Plotted data images
<<<<

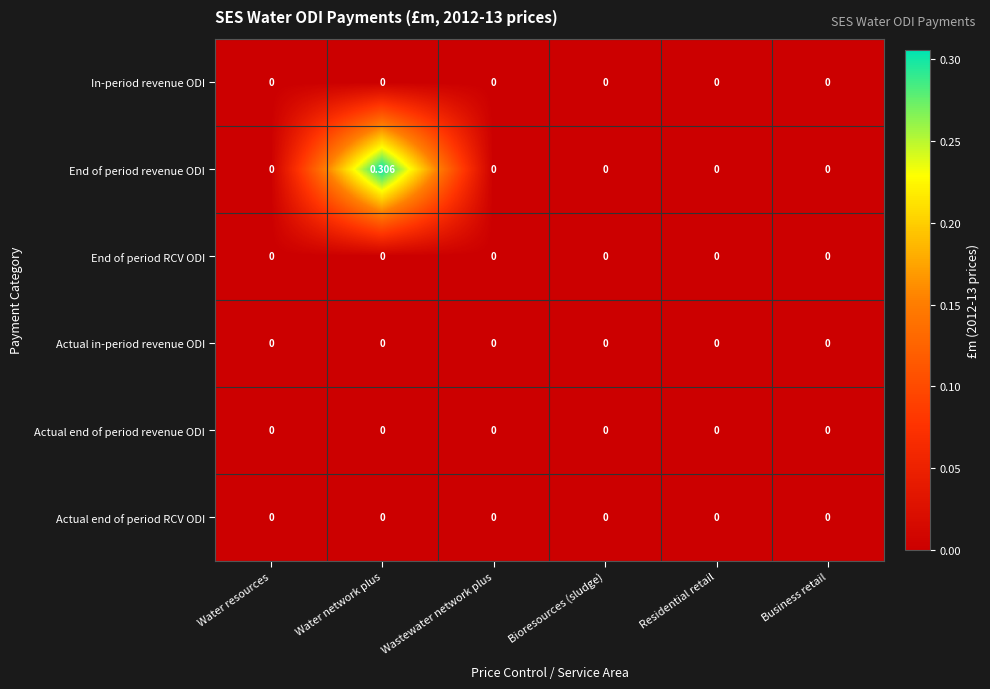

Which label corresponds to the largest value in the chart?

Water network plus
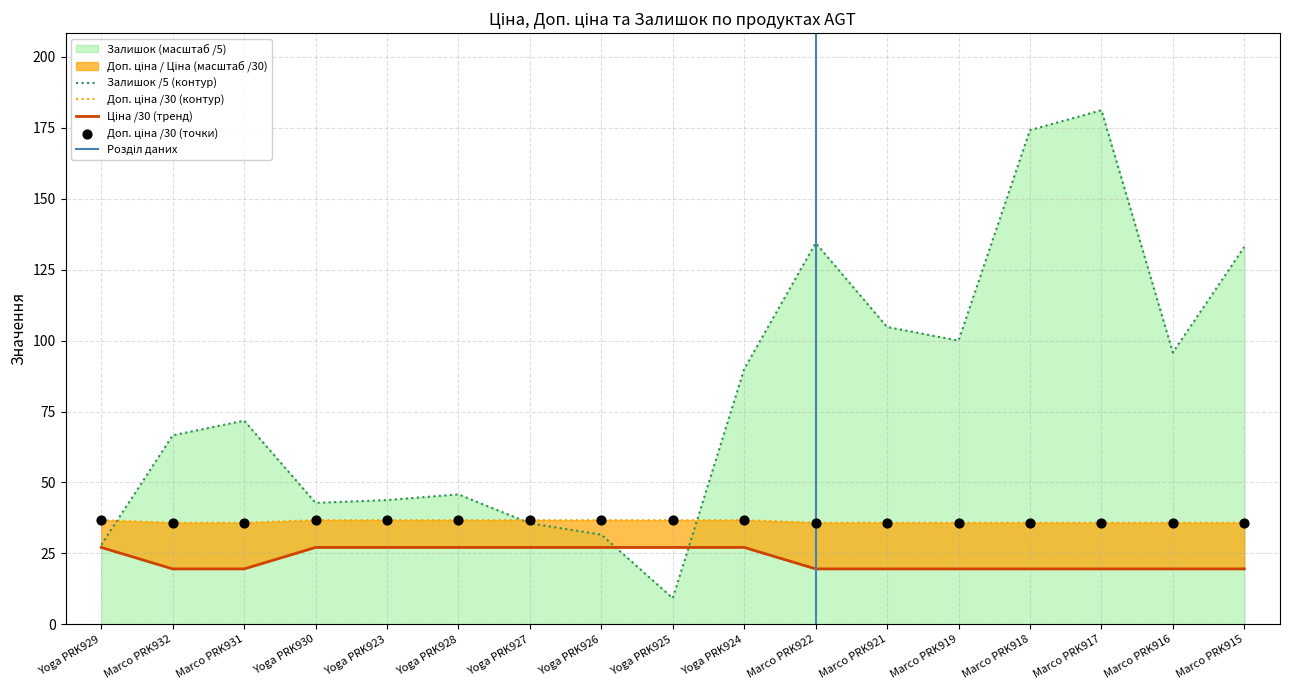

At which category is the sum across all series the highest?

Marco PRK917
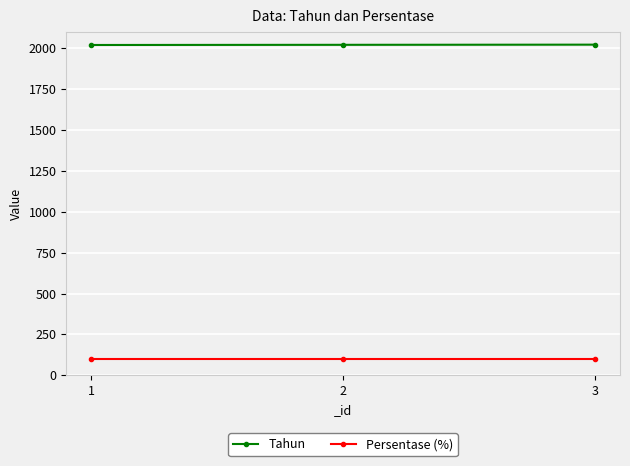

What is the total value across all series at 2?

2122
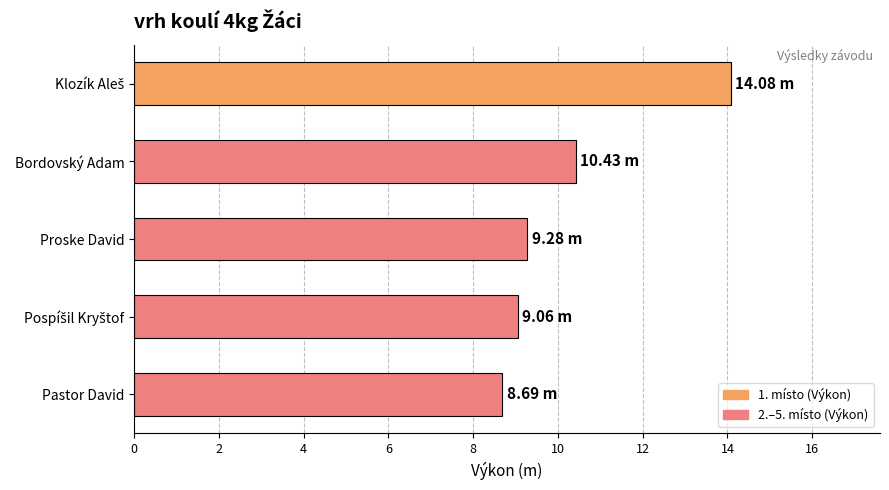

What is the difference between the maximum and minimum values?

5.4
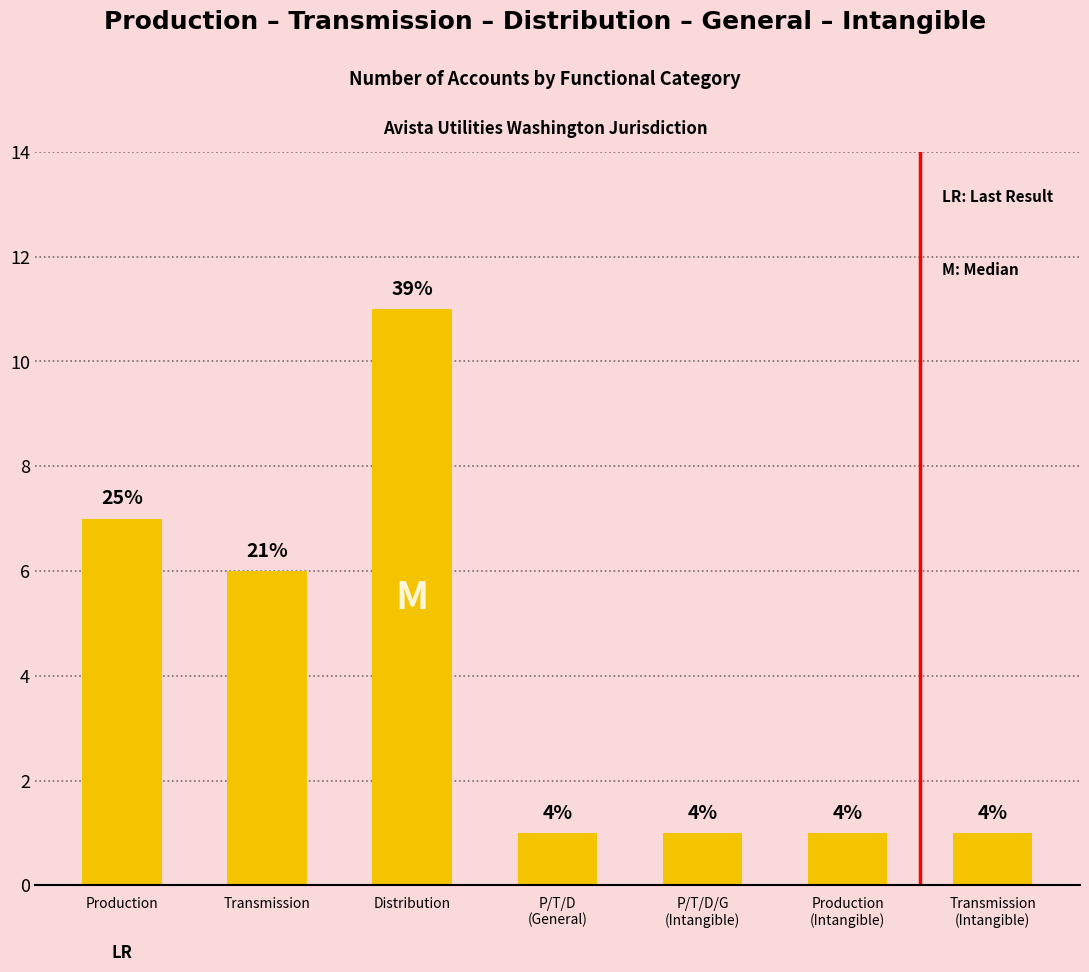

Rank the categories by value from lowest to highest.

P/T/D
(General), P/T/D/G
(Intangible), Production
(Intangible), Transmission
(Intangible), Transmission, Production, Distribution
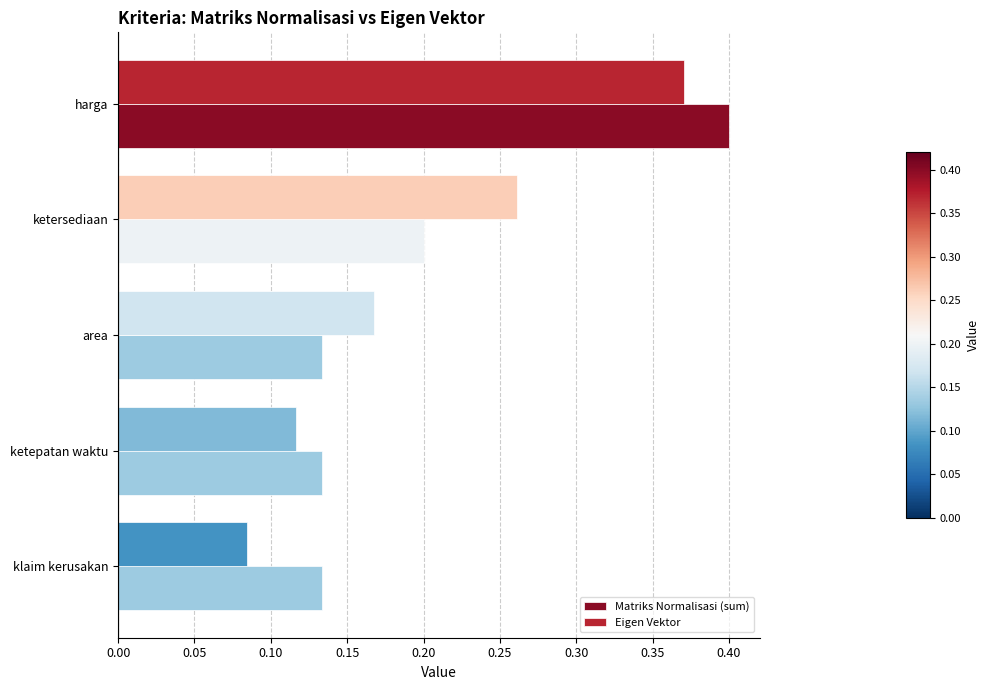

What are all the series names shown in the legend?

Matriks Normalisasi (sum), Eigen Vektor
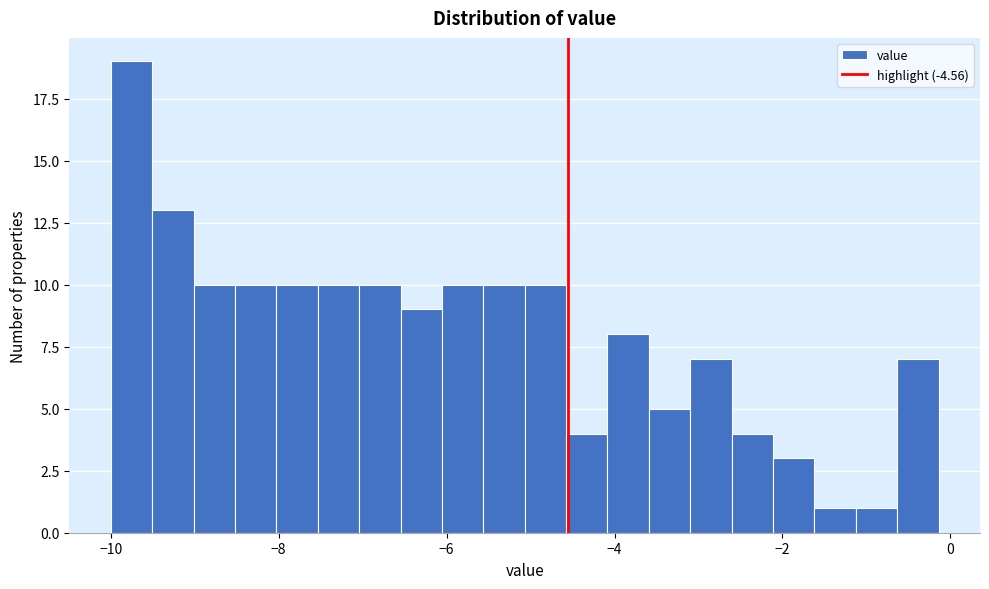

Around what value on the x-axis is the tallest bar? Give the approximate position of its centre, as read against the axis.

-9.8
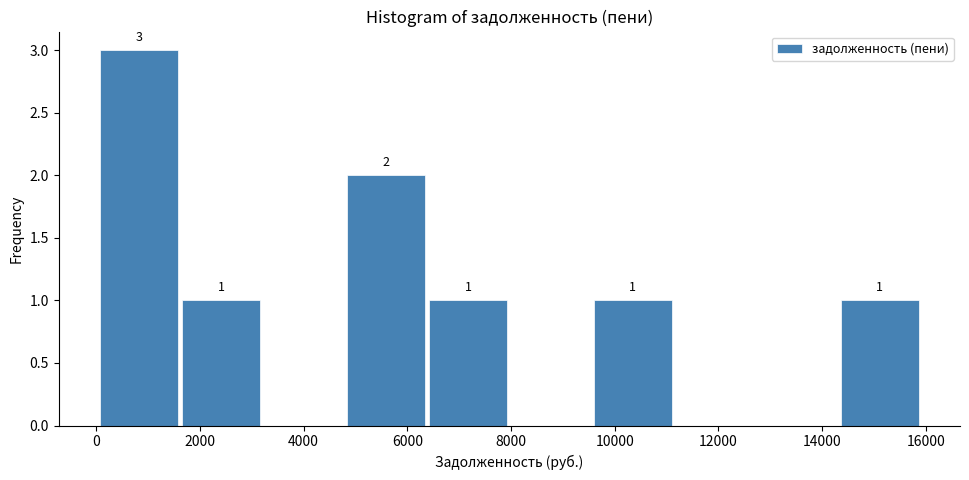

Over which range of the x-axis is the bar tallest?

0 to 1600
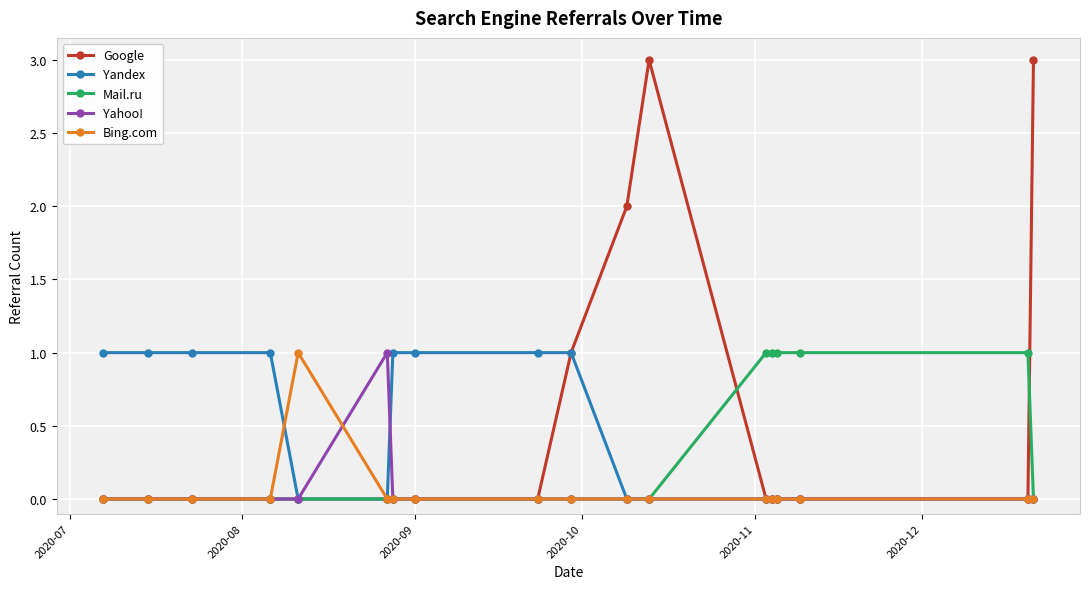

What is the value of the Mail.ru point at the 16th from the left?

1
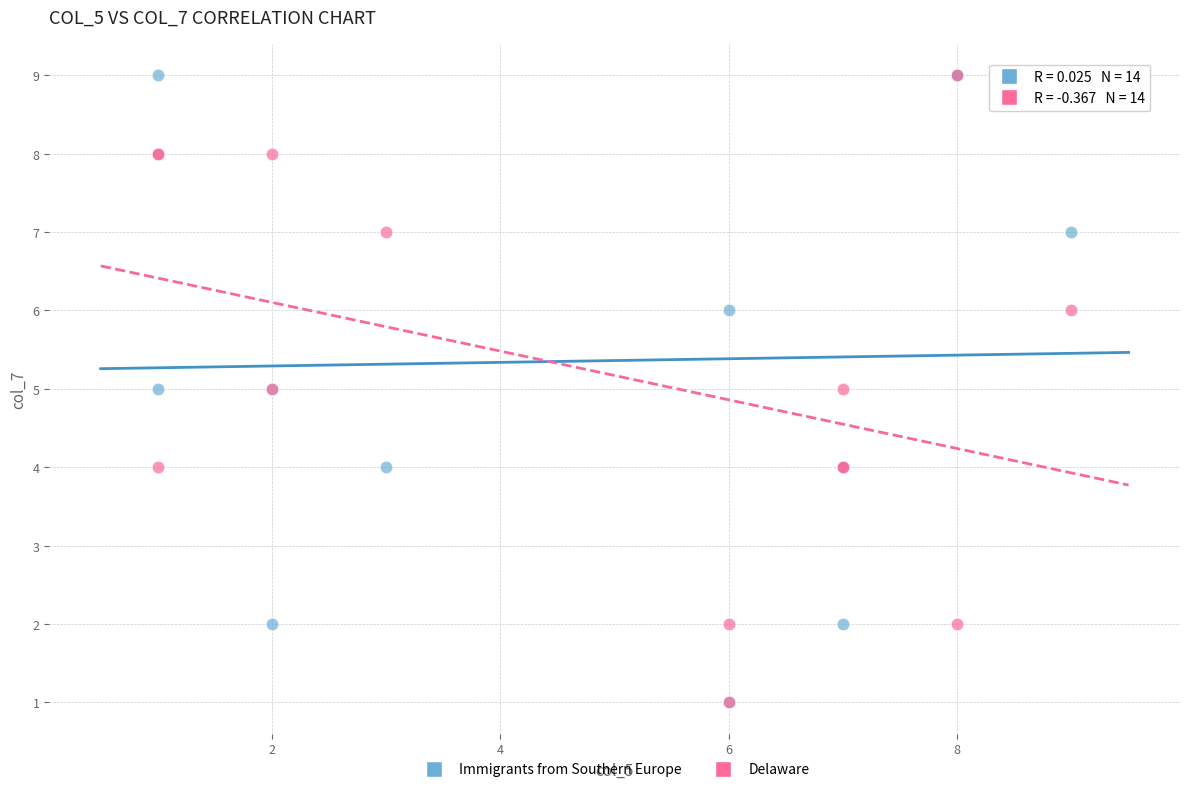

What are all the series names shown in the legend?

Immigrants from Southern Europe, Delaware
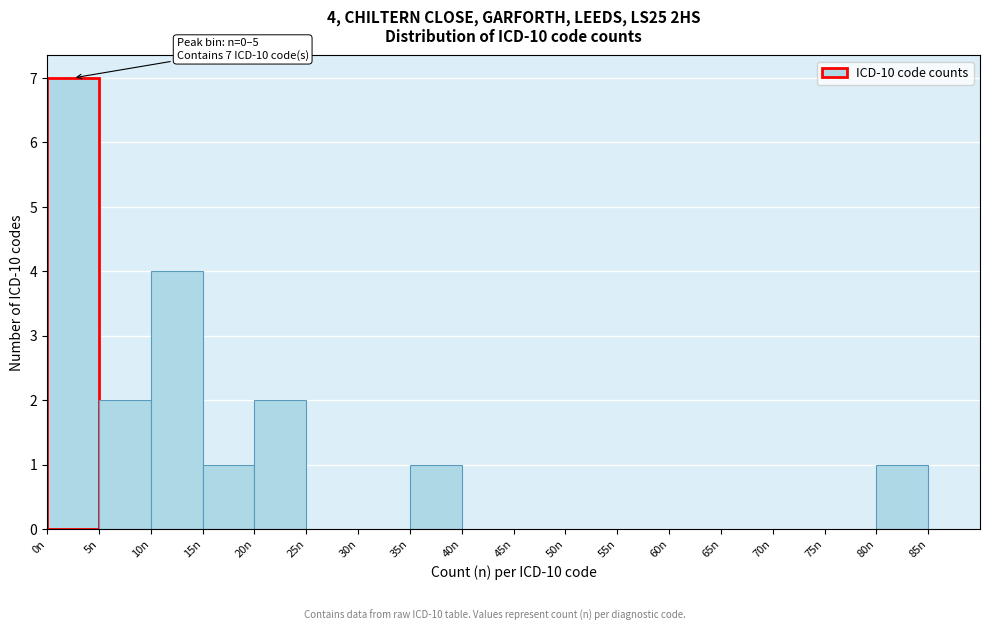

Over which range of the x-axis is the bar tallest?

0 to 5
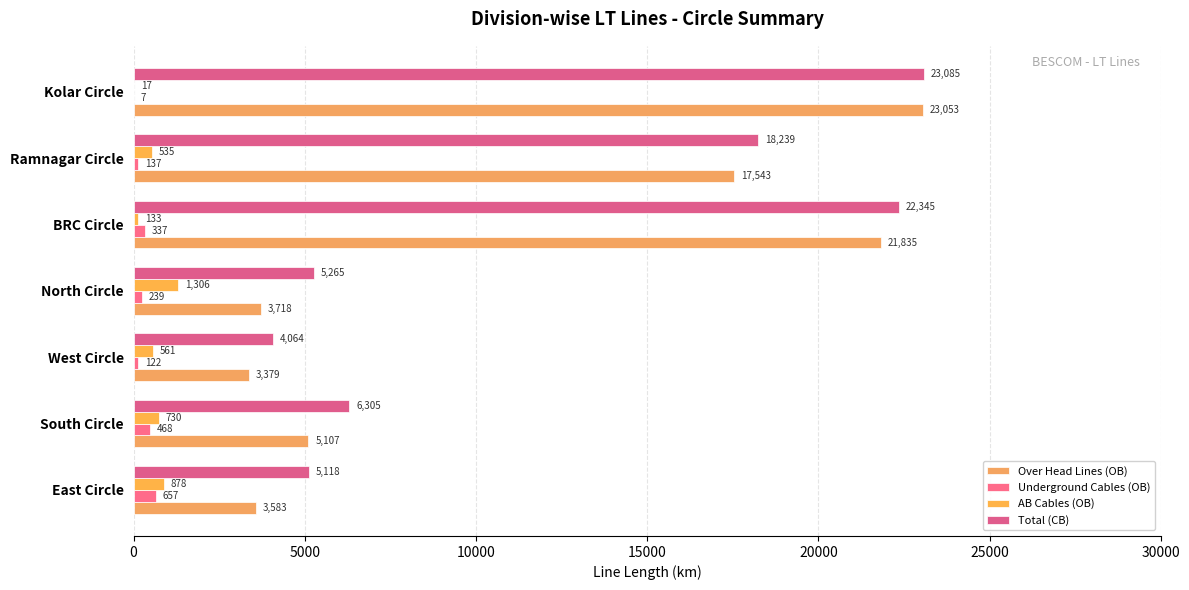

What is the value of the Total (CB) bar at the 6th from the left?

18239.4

>>>>

== Aim of the exercise ==
Extract each line of the data above that contains the word "across", matching case exactly.

== Solved exercise ==
At which category is the sum across all series the highest?
What is the total value across all series at 2?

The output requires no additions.